Kings Theatre, Edinburgh
3 stars
It was noted recently that, as poignant and heartfelt as Harper Lee’s 1960 depression-set novel concerning ingrained racism in America’s deep South remained, the idea that an accused black man would even be dignified with a trial in such circumstances was pure fantasy. Nevertheless, there had been a precedent in a real live trial in the 1930s and, arriving as it did with the rise of the American civil rights movement, Lee’s rites-of-passage tale struck a major chord. Given too the current global climate of intolerance, its present-day reverberations are obvious.

Michael Buffong’s touring production of Christopher Sergel’s 1970 stage adaptation stays faithful to Lee’s original without ever being compromised by the far better known film version. If anything, this collaboration between Birmingham Rep and West Yorkshire Playhouse is at times too solidly workaday.

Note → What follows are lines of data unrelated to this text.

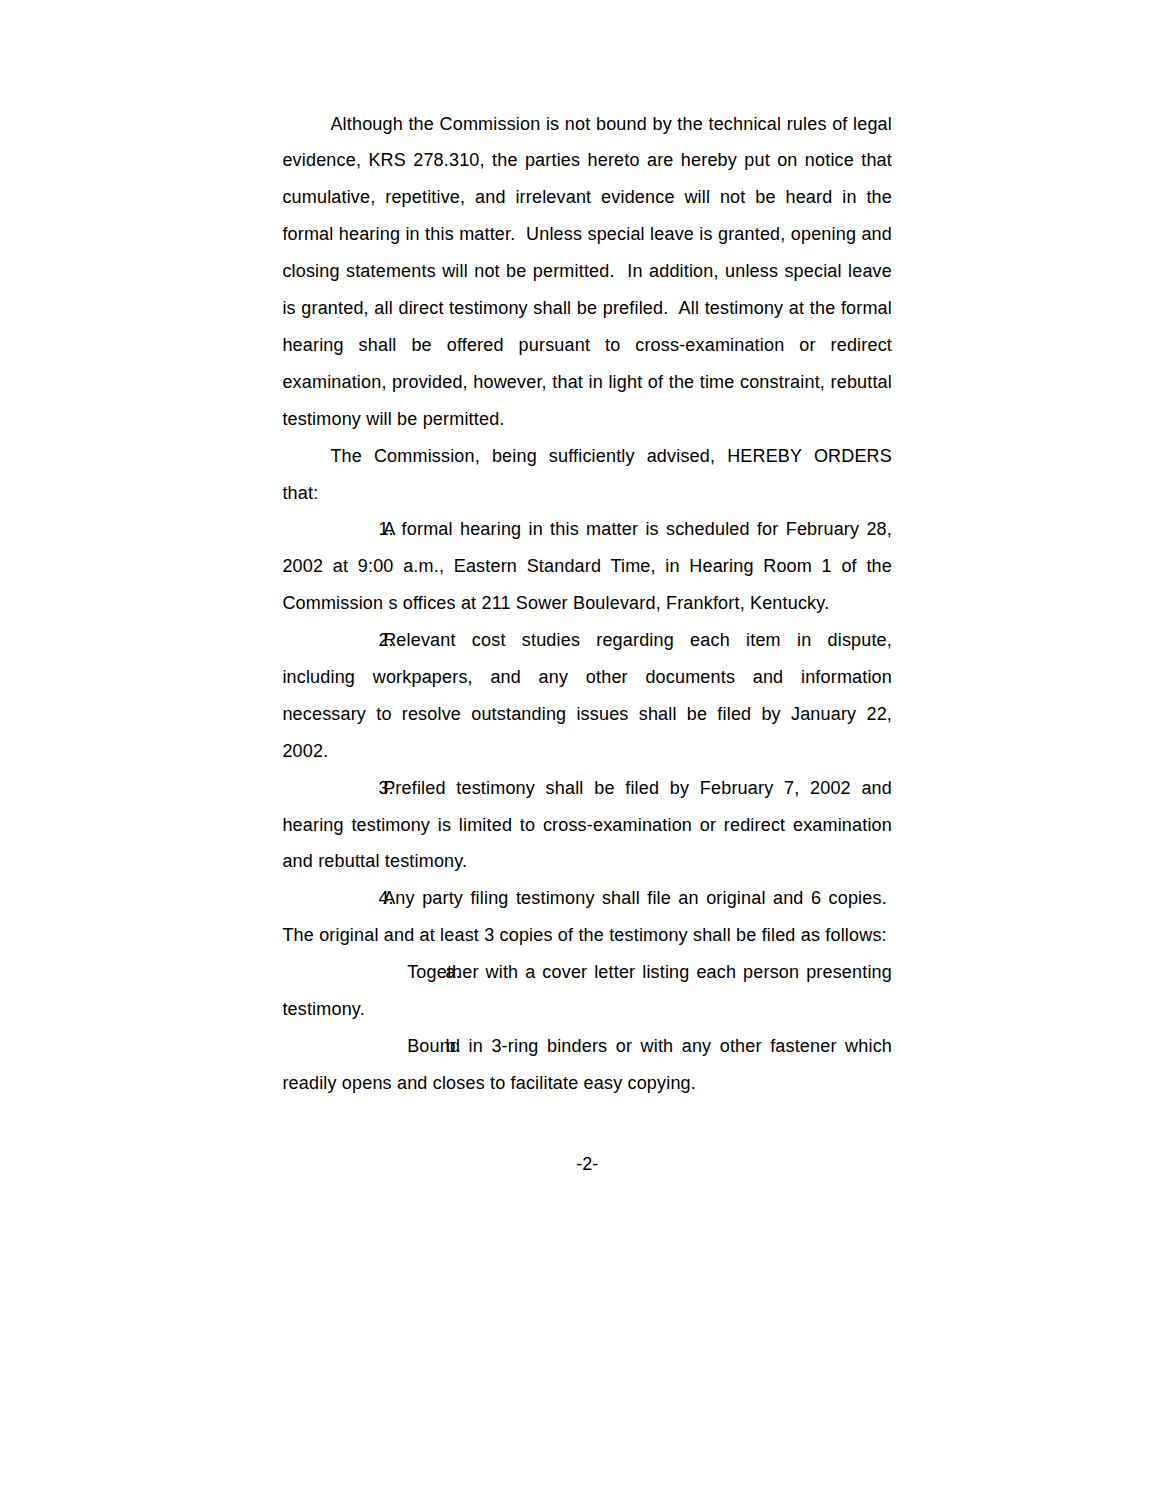Although the Commission is not bound by the technical rules of legal evidence, KRS 278.310, the parties hereto are hereby put on notice that cumulative, repetitive, and irrelevant evidence will not be heard in the formal hearing in this matter. Unless special leave is granted, opening and closing statements will not be permitted. In addition, unless special leave is granted, all direct testimony shall be prefiled. All testimony at the formal hearing shall be offered pursuant to cross-examination or redirect examination, provided, however, that in light of the time constraint, rebuttal testimony will be permitted.
The Commission, being sufficiently advised, HEREBY ORDERS that:
1. A formal hearing in this matter is scheduled for February 28, 2002 at 9:00 a.m., Eastern Standard Time, in Hearing Room 1 of the Commission s offices at 211 Sower Boulevard, Frankfort, Kentucky.
2. Relevant cost studies regarding each item in dispute, including workpapers, and any other documents and information necessary to resolve outstanding issues shall be filed by January 22, 2002.
3. Prefiled testimony shall be filed by February 7, 2002 and hearing testimony is limited to cross-examination or redirect examination and rebuttal testimony.
4. Any party filing testimony shall file an original and 6 copies. The original and at least 3 copies of the testimony shall be filed as follows:
a. Together with a cover letter listing each person presenting testimony.
b. Bound in 3-ring binders or with any other fastener which readily opens and closes to facilitate easy copying.
-2-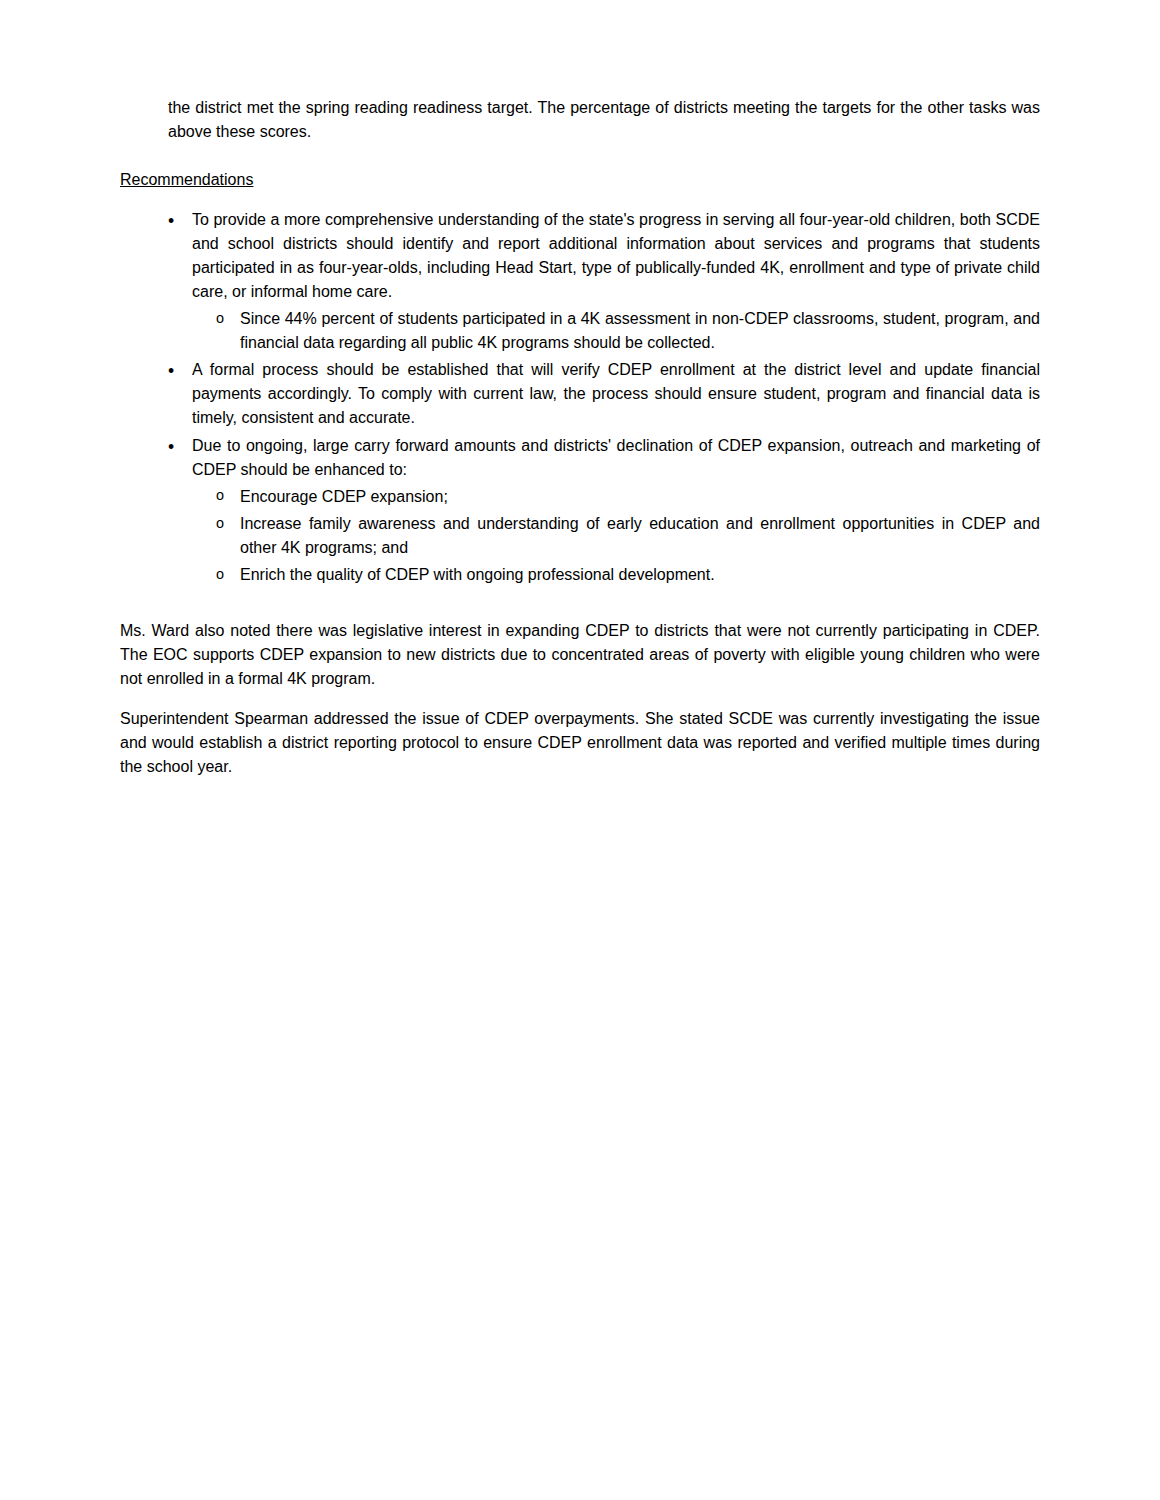the district met the spring reading readiness target. The percentage of districts meeting the targets for the other tasks was above these scores.
Recommendations
To provide a more comprehensive understanding of the state's progress in serving all four-year-old children, both SCDE and school districts should identify and report additional information about services and programs that students participated in as four-year-olds, including Head Start, type of publically-funded 4K, enrollment and type of private child care, or informal home care.
Since 44% percent of students participated in a 4K assessment in non-CDEP classrooms, student, program, and financial data regarding all public 4K programs should be collected.
A formal process should be established that will verify CDEP enrollment at the district level and update financial payments accordingly. To comply with current law, the process should ensure student, program and financial data is timely, consistent and accurate.
Due to ongoing, large carry forward amounts and districts' declination of CDEP expansion, outreach and marketing of CDEP should be enhanced to:
Encourage CDEP expansion;
Increase family awareness and understanding of early education and enrollment opportunities in CDEP and other 4K programs; and
Enrich the quality of CDEP with ongoing professional development.
Ms. Ward also noted there was legislative interest in expanding CDEP to districts that were not currently participating in CDEP. The EOC supports CDEP expansion to new districts due to concentrated areas of poverty with eligible young children who were not enrolled in a formal 4K program.
Superintendent Spearman addressed the issue of CDEP overpayments. She stated SCDE was currently investigating the issue and would establish a district reporting protocol to ensure CDEP enrollment data was reported and verified multiple times during the school year.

With such a familiar set-text classic, though, it’s what’s left unsaid that stands out. As Atticus Finch, the small-town lawyer who defends poor, black Tom Robinson, Duncan Preston makes for a tetchier, more recognisably flawed role model than the one we’ve come to expect. There are hints too, in alleged victim Mayella Ewell and her brutish father Bob, both text-book depictions of trailer-park white underclass, of unspoken abuse. Such aspersions, however, are shielded, in both Lee’s and Sergel’s texts, from the innocent sensibilities of Atticus’s offspring, Scout, Jem, and their gawky friend Dill.

As for Boo Radley, the solitary gentle giant who saves the children from Bob’s vengeful knife, in today’s climate of kneejerk vigilanteism, its doubtful he’d be left as alone as he is in a still touching reminder that tolerance is an ideal some would rather corrupt.